After soldiering through the preface, the introduction, the essay on the stories’ origins and cultural effects, and the first 19 tales, I skipped ahead to the biographical essay, the Grimms’ original prefaces, and the collected quotes on fairy tales; then I went back and read two more of the more iconic tales, carried it around in my messenger bag for another week or so, and tapped out, returning it to the library. I knew that it would take me a while to read the entire collection, but it was not the volume of tales to read that tried my patience in the end. It was the sterile imagination of both the Grimm’s versions of the tales and Tatar’s annotations.
For many, the Grimms’ accomplishment as the saviors of these iconic stories goes appreciated from a distance. Because the stories are known to most of us from their Disney incarnations, and from the versions that our parents told us from memory at bedtime, we don't feel the need to look into the Grimms’ versions. I had heard several times that the Grimm Brothers supply a darker, more realistic side of the stories that Uncle Walt and co. painted over in bright pastels. Having now read many of the tales, I have to say that the promised darkness is mostly absent. These versions are more violent, certainly, but the violence lacks stakes, just like the violence Kevin McCallister uses against the Wet Bandits, Harry and Marv.
The darker undertones of the stories were not excised by Disney from the Grimms, but rather the Grimm’s had already done most of the sterilizing for the sake of children by the time Disney got to them. The Grimms were not writers of fiction; they were researchers and collectors, and it shows. There is little to no narrative craft evident in any of the stories here present. Jakob and Wilhelm Grimm were not interested in taking on the roles of raconteurs, but instead collected simple, emblematic versions of the tales that serve as blueprints for invention, rather than as engaging acts of storytelling in their own right.
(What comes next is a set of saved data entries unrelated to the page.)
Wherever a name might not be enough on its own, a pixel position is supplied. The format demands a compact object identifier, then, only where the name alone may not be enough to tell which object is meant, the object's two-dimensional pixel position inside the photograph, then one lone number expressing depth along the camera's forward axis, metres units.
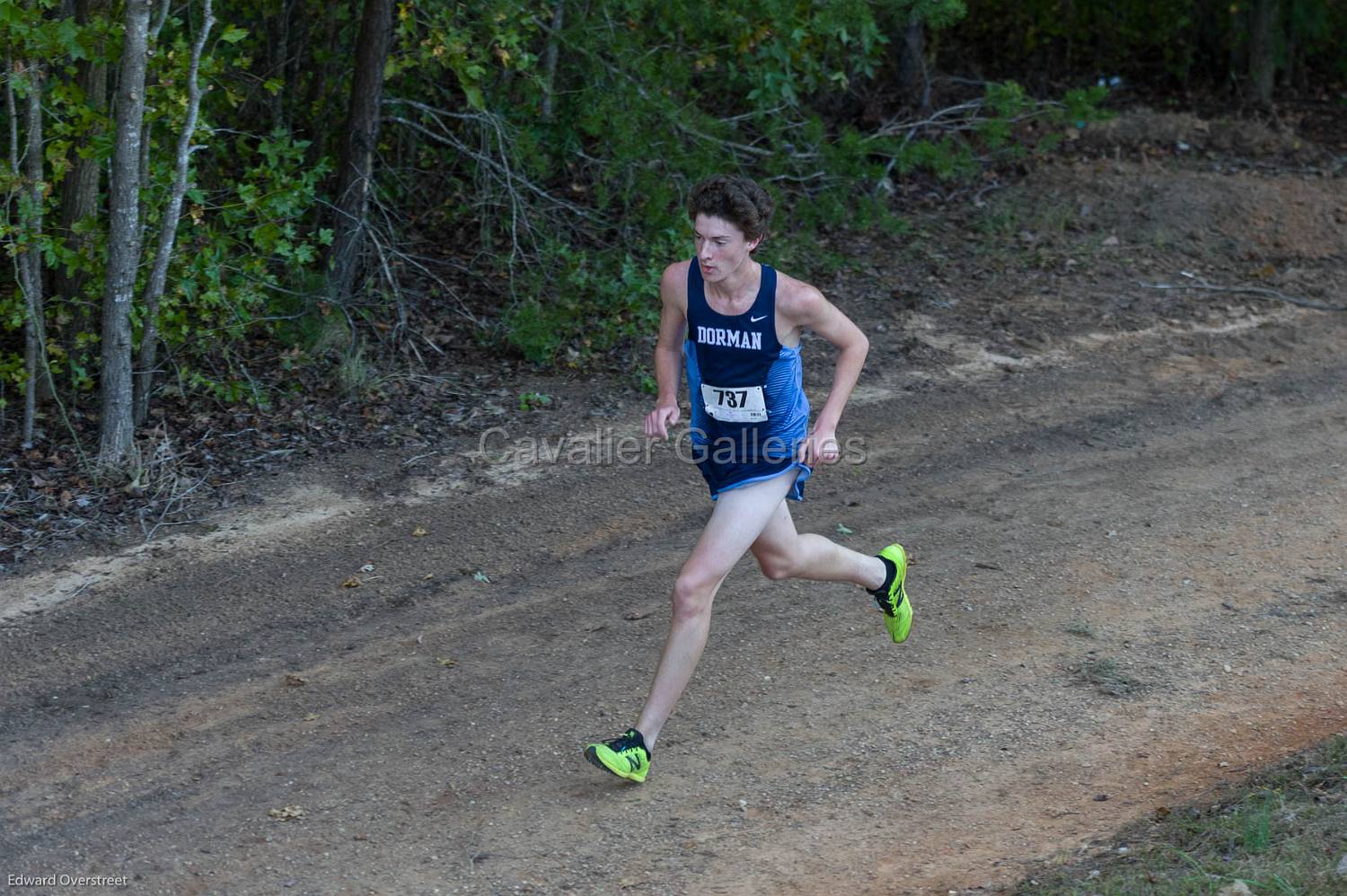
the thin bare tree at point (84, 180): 13.47
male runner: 8.60
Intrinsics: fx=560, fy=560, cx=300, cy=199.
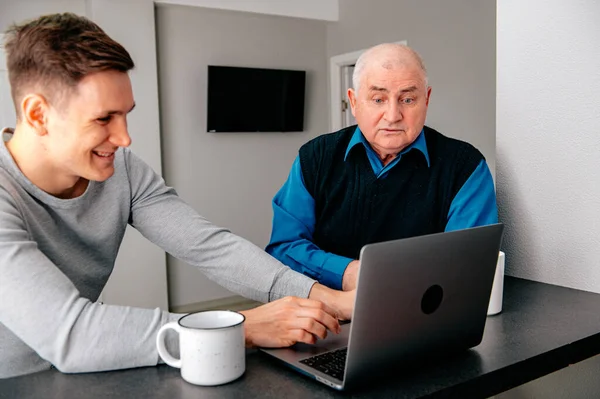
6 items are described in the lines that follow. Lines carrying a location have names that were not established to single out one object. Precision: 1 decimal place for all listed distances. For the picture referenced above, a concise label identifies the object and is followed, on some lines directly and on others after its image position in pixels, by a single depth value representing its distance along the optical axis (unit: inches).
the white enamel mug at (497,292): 46.3
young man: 34.5
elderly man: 59.4
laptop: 30.8
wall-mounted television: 175.5
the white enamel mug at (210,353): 32.9
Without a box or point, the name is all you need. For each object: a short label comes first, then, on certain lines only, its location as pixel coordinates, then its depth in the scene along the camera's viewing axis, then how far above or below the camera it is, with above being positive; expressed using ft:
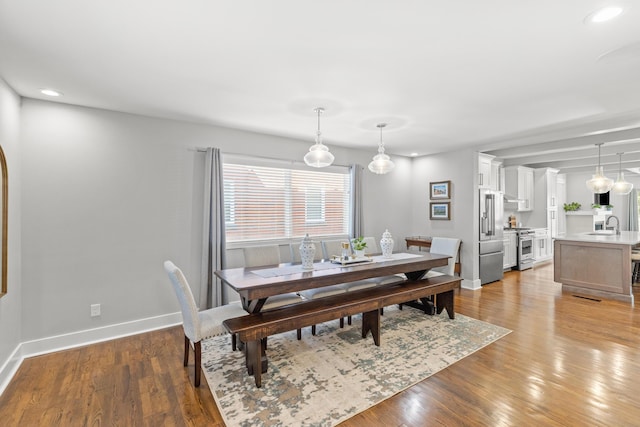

These stories only really come alive when gifted storytellers bring their own unique voices to bear on them. Even Disney’s aggressively family-friendly animated classics are actually an improvement on the versions collected here rather than a disservice to them. Only serving to compound the Grimms’ unimaginative and didactic narratives, are Tatars annotations. Among the many side-notes littering the page margins are such gems as “the Grimms added maxims like this one to strengthen the moral backbone of the tale,” and "Maternal love, protection, and security are established from the start as a sharp contrast to the threat embodied in the wolf, who will be introduced as a predator whose gluttony knows no limits. The mother is nurturing and loving; the wolf is interested only in indulging his desires. The distinction between mother goat and wolf takes concrete form in the quality of voice and color of feet. The mother’s voice is sweet, the wolf’s is rough; the mother’s paws are white, the wolf’s are black."Not only have the Grimms already employed the most transparent and hamfisted means to get their point across, Tatar then talks down even more to the reader by pointing out these techniques as though they needed clarification. It’s not unlike questioning a parent’s decision and getting the response, “Because I said so,” rather than an actual explanation for their decision, and then having a nosy spinster aunt chirping in to say, “Listen to your parents. They know what’s best for you.”
Especially offensive is the degree to which the Grimms pervert Nature to assure their protagonists’ triumph. Nature is not something that the characters observe and try to understand, and then use to their advantage when possible, and occasionally find has bigger concerns than them. Nature in these fairy tales-- both human nature and nature in general-- is not a wilderness, it is a garden that is carefully pruned, and groomed into a more pleasant form. I do not hold that the fairy tale moniker is excuse enough for these grievances. One can write a story that is uplifting and optimistic without being insulting, and the Grimms failed to do so. An individual who views Nature as the Grimms did will most likely find themselves greatly disillusioned when faced with the real thing.Writers like Angela Carter have shown that it is well within the capability of a fairy tale to reveal the complexities of human nature and the role of humans in nature with far more insight.
Perhaps at some point I will return to this collection to peruse some of the lesser known stories for some hidden gems, but for now my patience is spent. If anyone can give me a specific recommendation that gives the lie to the accusations I have laid out, I would hear it gladly. Until that time “A Jew in the Brambles” can wait.